**EXTRACT TO READ:**
begin

1928 Tour of Flanders

Race details
- Dates: March 25, 1928
- Stages: 1
- Distance: 225 km (139.8 mi)
- Winning time: 6h 55' 00"

Results
- Winner / Jan Mertens (BEL)
- Second / August Mortelmans (BEL)
- Third / Louis Delannoy (BEL)

= 1928 Tour of Flanders =

The 13th edition of the Tour of Flanders cycling classic race was held on Sunday, 25 March 1928. Belgian Jan Mertens won the Monument. Of the 40 starting cyclists, 25 reached the finish.

== Route ==
The race had Ghent as both start and finish place and covered 225 km.

end

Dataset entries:
begin

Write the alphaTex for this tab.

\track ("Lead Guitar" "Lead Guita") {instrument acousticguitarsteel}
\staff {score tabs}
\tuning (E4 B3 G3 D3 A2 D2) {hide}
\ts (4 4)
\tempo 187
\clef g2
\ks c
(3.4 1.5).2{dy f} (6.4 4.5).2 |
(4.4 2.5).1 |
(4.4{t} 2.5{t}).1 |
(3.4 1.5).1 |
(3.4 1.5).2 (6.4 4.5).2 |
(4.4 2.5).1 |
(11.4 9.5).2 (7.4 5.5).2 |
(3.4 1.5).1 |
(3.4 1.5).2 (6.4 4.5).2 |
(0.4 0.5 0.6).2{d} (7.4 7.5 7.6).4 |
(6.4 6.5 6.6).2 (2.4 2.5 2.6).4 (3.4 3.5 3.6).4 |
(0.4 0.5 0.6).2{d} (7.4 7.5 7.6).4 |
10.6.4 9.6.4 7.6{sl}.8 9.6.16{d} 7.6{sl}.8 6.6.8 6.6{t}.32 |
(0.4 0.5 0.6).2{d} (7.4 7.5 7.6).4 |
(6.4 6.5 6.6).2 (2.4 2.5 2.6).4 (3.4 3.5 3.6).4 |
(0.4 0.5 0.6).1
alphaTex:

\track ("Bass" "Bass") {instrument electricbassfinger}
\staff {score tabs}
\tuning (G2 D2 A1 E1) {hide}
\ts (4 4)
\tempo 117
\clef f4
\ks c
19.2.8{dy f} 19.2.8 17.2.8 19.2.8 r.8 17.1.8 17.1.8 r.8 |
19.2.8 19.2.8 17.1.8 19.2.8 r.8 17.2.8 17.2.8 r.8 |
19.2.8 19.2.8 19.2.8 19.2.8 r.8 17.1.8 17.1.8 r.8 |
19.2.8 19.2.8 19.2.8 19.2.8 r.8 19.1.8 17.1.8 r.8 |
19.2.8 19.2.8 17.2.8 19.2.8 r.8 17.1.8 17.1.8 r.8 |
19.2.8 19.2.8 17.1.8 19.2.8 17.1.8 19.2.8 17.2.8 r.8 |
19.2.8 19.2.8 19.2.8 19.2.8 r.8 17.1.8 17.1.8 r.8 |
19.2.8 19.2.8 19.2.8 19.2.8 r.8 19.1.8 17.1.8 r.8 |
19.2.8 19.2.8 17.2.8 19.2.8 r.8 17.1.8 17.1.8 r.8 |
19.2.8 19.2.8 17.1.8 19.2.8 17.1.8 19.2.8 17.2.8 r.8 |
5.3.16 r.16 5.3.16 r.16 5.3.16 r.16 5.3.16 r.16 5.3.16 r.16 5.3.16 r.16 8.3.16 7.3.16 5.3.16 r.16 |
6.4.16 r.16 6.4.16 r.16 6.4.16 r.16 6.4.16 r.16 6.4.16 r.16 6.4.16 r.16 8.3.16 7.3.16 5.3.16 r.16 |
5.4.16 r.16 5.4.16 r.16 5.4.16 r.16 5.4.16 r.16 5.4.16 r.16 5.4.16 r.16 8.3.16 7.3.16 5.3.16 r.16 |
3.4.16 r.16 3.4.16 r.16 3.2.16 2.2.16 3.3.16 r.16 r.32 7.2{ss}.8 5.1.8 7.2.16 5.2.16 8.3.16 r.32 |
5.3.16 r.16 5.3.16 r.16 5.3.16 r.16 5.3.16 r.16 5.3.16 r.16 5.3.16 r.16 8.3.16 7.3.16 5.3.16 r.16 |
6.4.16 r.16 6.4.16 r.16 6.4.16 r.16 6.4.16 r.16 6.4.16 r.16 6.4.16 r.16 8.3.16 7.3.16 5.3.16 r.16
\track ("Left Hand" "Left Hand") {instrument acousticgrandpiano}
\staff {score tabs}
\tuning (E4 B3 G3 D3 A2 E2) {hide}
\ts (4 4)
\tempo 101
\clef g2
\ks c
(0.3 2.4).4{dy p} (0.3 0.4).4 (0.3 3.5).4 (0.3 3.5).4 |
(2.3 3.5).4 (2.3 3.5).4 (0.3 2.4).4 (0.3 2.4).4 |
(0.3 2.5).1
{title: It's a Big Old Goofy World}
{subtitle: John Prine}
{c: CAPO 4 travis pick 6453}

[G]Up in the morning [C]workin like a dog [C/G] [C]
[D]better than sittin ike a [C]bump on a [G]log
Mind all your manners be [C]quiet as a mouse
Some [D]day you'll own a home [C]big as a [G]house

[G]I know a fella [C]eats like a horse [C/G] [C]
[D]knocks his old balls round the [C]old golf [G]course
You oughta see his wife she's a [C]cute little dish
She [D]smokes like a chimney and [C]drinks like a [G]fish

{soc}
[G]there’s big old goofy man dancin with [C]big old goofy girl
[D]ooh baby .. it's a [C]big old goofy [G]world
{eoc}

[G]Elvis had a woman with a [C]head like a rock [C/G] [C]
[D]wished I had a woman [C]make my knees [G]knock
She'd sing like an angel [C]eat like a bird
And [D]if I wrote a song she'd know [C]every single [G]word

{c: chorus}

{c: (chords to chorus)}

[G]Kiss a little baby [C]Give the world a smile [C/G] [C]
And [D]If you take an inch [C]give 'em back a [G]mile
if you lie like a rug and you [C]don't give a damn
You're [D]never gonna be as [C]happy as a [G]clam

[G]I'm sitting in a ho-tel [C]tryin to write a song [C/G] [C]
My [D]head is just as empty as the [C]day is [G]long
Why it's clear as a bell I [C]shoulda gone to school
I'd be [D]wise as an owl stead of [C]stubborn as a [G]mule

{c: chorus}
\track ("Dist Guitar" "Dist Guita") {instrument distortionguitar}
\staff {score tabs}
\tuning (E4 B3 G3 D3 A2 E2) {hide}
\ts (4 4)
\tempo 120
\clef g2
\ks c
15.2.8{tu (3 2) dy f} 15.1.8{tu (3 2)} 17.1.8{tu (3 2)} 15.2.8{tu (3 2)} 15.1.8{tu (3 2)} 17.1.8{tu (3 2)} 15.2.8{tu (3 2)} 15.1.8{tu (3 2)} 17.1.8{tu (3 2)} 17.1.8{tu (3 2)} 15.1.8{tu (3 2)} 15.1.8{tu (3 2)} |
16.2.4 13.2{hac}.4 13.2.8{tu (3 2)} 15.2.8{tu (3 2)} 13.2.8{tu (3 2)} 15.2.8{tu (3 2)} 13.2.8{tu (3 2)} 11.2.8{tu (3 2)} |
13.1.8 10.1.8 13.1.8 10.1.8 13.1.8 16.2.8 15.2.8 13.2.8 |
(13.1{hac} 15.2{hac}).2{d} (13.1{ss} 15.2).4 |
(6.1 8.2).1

end

**DIRECTIONS:**
a: Update the stretch of the race article from "- Winning time: 6h" through "reached the finish.", replacing "Sunday" with "Saturday".
b: Which lines of the entries contain the string "hide"? List each of them in full, matching case exactly.
The race article and the entries are unrelated material.

**ANSWERS PROVIDED:**
a:
- Winning time: 6h 55' 00"

Results
- Winner / Jan Mertens (BEL)
- Second / August Mortelmans (BEL)
- Third / Louis Delannoy (BEL)

= 1928 Tour of Flanders =

The 13th edition of the Tour of Flanders cycling classic race was held on Saturday, 25 March 1928. Belgian Jan Mertens won the Monument. Of the 40 starting cyclists, 25 reached the finish.

b:
\tuning (E4 B3 G3 D3 A2 D2) {hide}
\tuning (G2 D2 A1 E1) {hide}
\tuning (E4 B3 G3 D3 A2 E2) {hide}
\tuning (E4 B3 G3 D3 A2 E2) {hide}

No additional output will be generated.